Of course, I should figure out how I can end my current marriage keeping my kids in mind. I await for my wife to get a job to open up the discussion about the separation. So I was just contemplating if anyone would accept me with 2 kids or should I remain single for the kids.


----------



## Diana7 (Apr 19, 2016)

ISeekSolace said:


> Of course, I should figure out how I can end my current marriage keeping my kids in mind. I await for my wife to get a job to open up the discussion about the separation. So I was just contemplating if anyone would accept me with 2 kids or should I remain single for the kids.


So your wife doesn't even know you are wanting a divorce? Why can't you work on the marriage?


----------



## ConanHub (Aug 9, 2013)

Marry a human. It never works with lizards.


----------



## ConanHub (Aug 9, 2013)

ISeekSolace said:


> Of course, I should figure out how I can end my current marriage keeping my kids in mind. I await for my wife to get a job to open up the discussion about the separation. So I was just contemplating if anyone would accept me with 2 kids or should I remain single for the kids.

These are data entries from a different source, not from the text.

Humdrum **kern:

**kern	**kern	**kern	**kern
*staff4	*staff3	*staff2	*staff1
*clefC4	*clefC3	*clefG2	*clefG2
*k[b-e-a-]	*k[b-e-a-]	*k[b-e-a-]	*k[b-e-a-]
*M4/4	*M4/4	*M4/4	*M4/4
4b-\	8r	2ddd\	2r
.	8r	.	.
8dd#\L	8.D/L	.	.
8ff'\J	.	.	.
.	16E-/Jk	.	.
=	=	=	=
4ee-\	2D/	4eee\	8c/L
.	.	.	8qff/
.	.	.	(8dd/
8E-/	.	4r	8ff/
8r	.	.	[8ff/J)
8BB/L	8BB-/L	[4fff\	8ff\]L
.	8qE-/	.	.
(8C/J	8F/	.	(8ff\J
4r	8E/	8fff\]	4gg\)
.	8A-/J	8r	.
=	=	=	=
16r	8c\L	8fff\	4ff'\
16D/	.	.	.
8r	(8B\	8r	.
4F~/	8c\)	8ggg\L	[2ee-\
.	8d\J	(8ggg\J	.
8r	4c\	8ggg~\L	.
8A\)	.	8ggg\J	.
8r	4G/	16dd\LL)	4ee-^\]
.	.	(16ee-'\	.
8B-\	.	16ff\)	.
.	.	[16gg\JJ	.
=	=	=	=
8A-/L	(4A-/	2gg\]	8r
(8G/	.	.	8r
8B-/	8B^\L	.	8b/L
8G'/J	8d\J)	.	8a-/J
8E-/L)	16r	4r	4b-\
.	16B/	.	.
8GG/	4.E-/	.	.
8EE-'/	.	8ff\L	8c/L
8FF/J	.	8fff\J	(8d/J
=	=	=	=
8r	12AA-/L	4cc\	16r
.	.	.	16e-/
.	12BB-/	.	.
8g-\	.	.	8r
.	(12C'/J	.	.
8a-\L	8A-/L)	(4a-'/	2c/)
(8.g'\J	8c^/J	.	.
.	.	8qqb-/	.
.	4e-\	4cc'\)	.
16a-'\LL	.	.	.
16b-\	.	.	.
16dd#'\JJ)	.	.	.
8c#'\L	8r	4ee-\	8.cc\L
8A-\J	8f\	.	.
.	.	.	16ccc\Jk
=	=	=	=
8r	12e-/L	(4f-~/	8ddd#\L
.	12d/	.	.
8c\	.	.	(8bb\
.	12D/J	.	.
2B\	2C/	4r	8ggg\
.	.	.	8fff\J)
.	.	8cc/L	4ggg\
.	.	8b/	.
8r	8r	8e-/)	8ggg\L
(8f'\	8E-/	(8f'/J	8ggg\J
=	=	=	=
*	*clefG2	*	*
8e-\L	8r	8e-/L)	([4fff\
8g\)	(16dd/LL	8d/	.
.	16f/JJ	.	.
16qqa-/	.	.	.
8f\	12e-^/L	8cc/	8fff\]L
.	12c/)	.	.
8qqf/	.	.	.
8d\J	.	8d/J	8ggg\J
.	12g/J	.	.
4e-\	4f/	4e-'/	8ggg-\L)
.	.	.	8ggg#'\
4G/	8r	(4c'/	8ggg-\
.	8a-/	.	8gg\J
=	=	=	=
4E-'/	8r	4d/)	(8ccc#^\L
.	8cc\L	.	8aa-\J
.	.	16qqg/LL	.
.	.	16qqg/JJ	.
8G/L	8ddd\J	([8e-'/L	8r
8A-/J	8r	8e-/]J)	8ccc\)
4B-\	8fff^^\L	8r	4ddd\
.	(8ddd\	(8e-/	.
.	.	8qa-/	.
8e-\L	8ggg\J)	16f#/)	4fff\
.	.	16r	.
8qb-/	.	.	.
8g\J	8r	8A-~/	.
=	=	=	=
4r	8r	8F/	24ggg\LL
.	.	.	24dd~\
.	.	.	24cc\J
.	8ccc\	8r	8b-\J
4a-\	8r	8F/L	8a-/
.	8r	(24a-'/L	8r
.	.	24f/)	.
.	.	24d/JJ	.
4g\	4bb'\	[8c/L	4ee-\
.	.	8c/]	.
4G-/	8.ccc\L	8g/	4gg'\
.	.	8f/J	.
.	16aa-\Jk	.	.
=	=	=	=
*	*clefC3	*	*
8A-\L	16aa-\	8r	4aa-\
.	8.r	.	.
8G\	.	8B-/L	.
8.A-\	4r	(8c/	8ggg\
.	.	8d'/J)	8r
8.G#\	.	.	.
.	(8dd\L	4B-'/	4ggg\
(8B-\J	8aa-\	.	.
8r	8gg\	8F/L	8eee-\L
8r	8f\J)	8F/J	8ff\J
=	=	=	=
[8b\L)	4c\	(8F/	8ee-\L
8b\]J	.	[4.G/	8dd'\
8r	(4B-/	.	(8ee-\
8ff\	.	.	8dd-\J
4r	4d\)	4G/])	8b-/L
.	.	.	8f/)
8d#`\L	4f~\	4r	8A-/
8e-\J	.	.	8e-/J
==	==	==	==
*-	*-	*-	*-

Stay married. Your odds of getting someone else to marry you aren't good in this barbarian's opinion.


----------



## oldshirt (Apr 1, 2017)

We've put men on the moon so anything is technically possible. 

But you need to keep in mind that the concept of marriage and what it means can be very influenced by culture. Your idea of marriage and relationships etc may be very different from what a single American woman in SoCal thinks is marriage. 

Your expectations of what marriage is and the roles of men and women may be very different that what her expectations are.


----------



## ISeekSolace (Apr 14, 2021)

Diana7 said:


> So your wife doesn't even know you are wanting a divorce? Why can't you work on the marriage?


She just bursts out in anger, when I just even give a hint about it, shouts, leaves the kids with me and gets out of the home. I have not clearly told her that lets proceed for a divorce but she knows implicitly, I guess.

I am waiting for her to agree to come for counseling so we can at least talk out loud and admit our mistakes in front of someone else. I want to go try counseling so as to maintain a calm environment for the kids regardless of the on going issues in our marriage. I would try discussing the idea of separation with her later then.


----------